Much has contributed to get us to where we are today. Remember Revenge of the Nerds? Remember nerds? If you work in construction, you probably do. The rest of us, maybe less so. Feminism allowed men to be more sensitive and not be defined merely by a stoic, physicality. The Information Age introduced forms of labor that required abstract knowledge than required no daring, strength or toughness. Gay rights redefined masculinity even further. Transgender acceptance upended it entirely. Global commerce and media have upended tradition at breakneck speed.

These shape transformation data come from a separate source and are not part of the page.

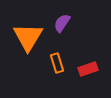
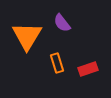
purple semicircle: rotated 72 degrees counterclockwise
orange triangle: moved 1 px left, 1 px up
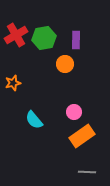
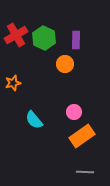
green hexagon: rotated 25 degrees counterclockwise
gray line: moved 2 px left
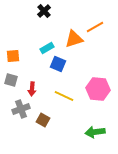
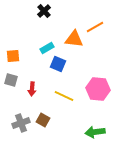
orange triangle: rotated 24 degrees clockwise
gray cross: moved 14 px down
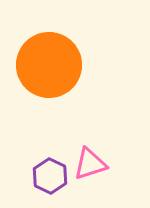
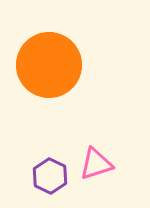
pink triangle: moved 6 px right
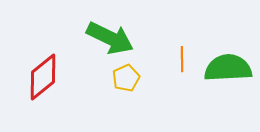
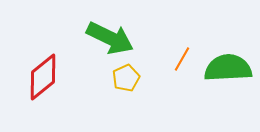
orange line: rotated 30 degrees clockwise
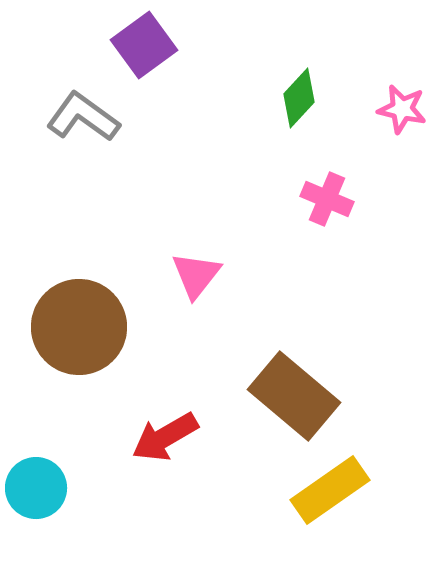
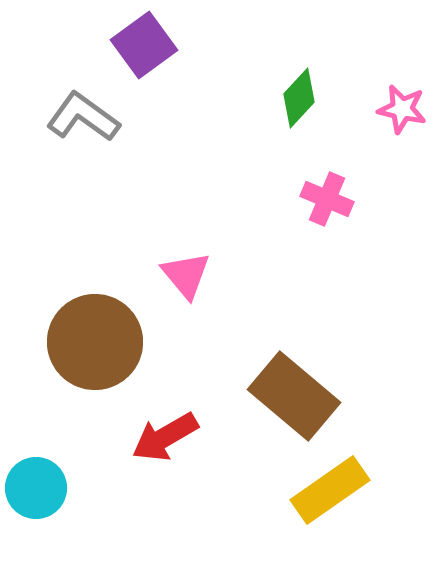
pink triangle: moved 10 px left; rotated 18 degrees counterclockwise
brown circle: moved 16 px right, 15 px down
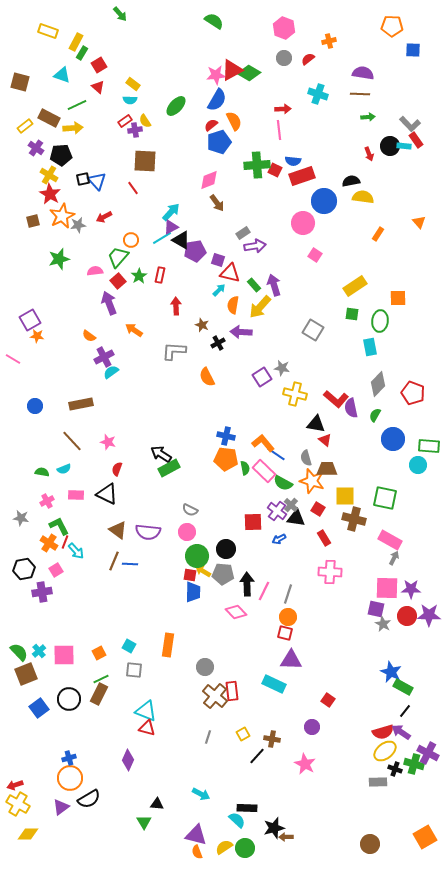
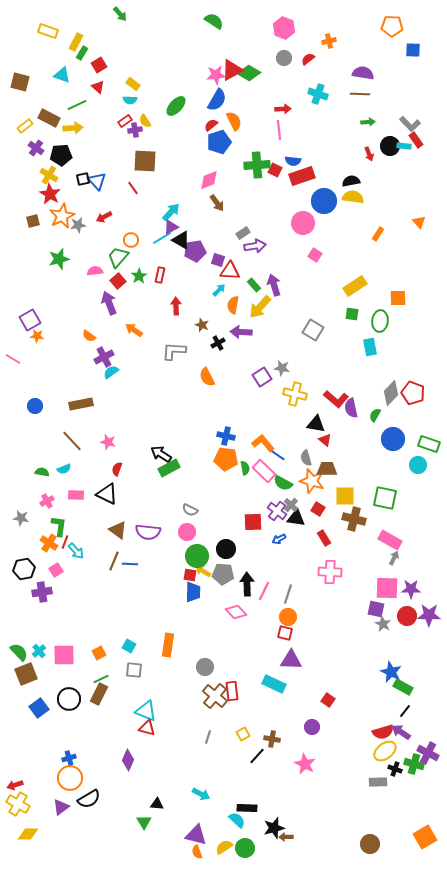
green arrow at (368, 117): moved 5 px down
yellow semicircle at (363, 197): moved 10 px left
red triangle at (230, 273): moved 2 px up; rotated 10 degrees counterclockwise
gray diamond at (378, 384): moved 13 px right, 9 px down
green rectangle at (429, 446): moved 2 px up; rotated 15 degrees clockwise
green L-shape at (59, 526): rotated 35 degrees clockwise
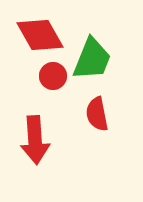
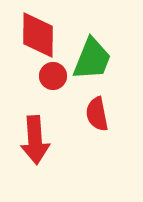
red diamond: moved 2 px left; rotated 30 degrees clockwise
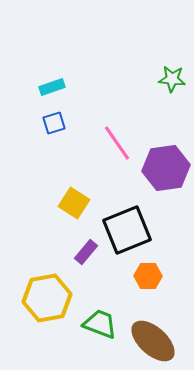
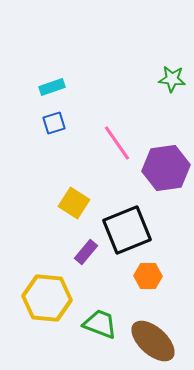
yellow hexagon: rotated 15 degrees clockwise
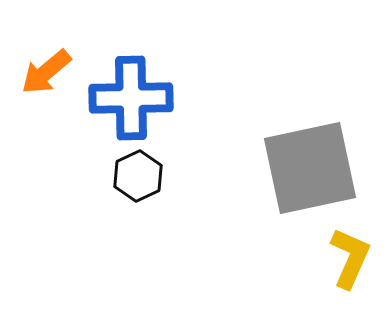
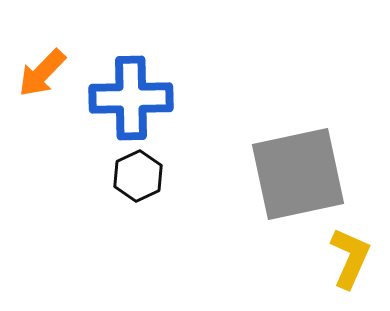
orange arrow: moved 4 px left, 1 px down; rotated 6 degrees counterclockwise
gray square: moved 12 px left, 6 px down
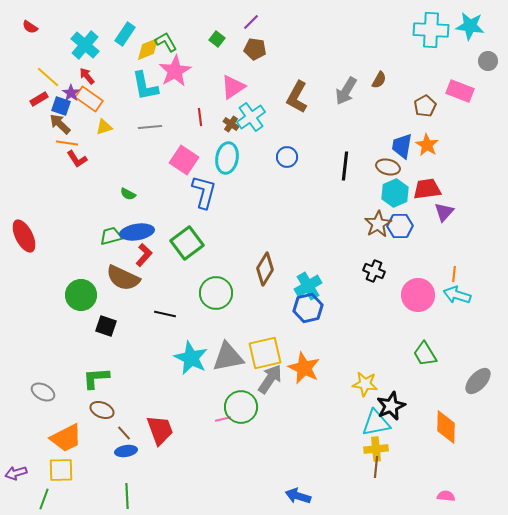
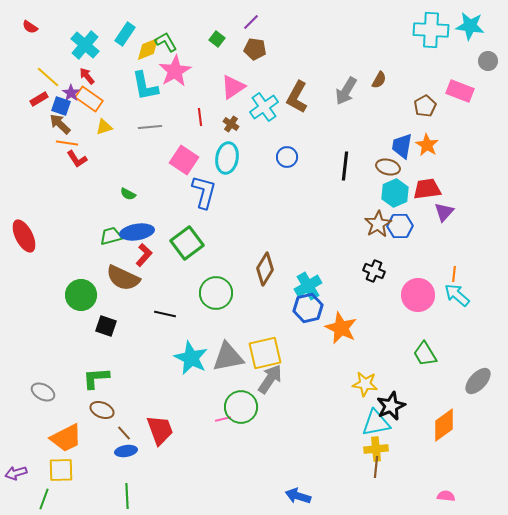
cyan cross at (251, 117): moved 13 px right, 10 px up
cyan arrow at (457, 295): rotated 24 degrees clockwise
orange star at (304, 368): moved 37 px right, 40 px up
orange diamond at (446, 427): moved 2 px left, 2 px up; rotated 52 degrees clockwise
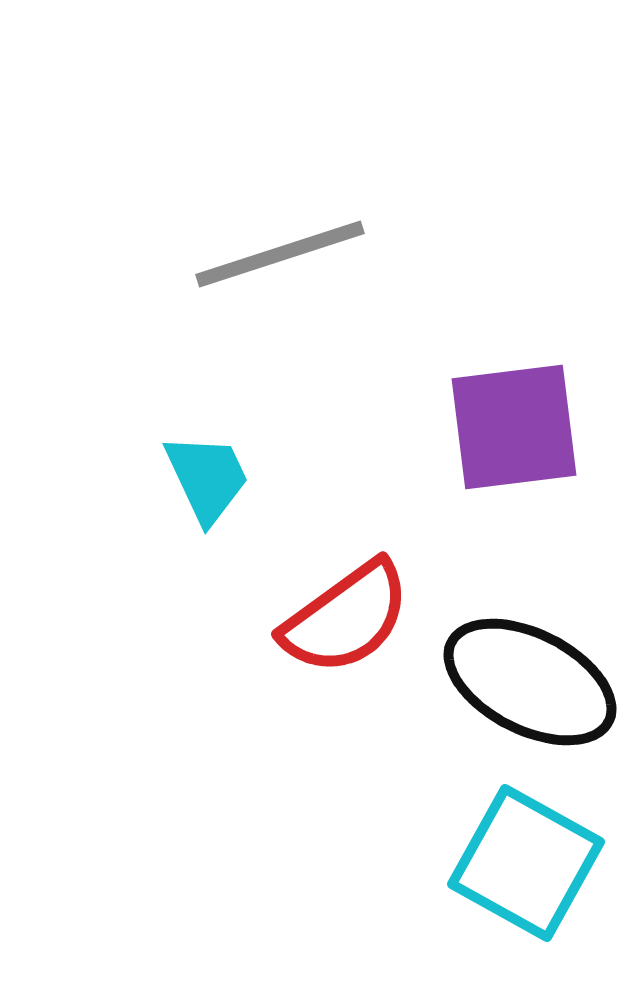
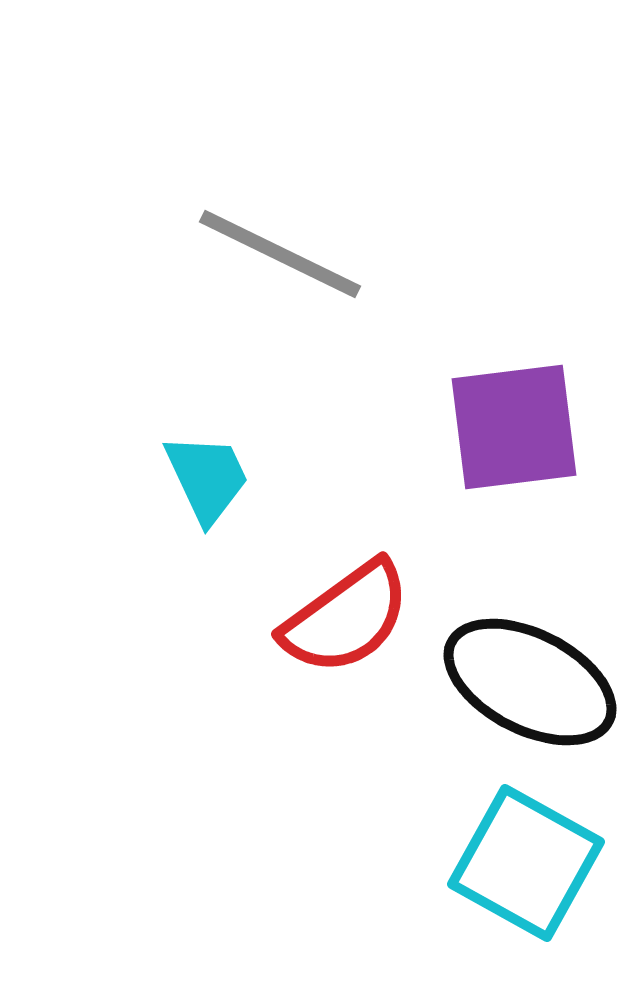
gray line: rotated 44 degrees clockwise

Much has been said about the loss of manufacturing, economic insecurity and the rust belt swing from Blue to Red. But while those are a significant factor, certainly with respect to electoral politics. What is more important is the redefining of the American Male and his place of work. There is nothing about working with your hands that requires a traditionalist view of masculinity. However, work is to a large degree identity. It becomes family identity, it gets passed down through generations. These generations develop different repertoires of knowledge, emphasize different values. If a child grows up in a home that doesn't watch foreign films, debate global religion, critically deconstruct modern art, he is going to view the world differently.
But do these worlds have to be in tension? Do they have to collide with such dangerous friction? What can we do, as a society, to be more inclusive? This is the question for our time.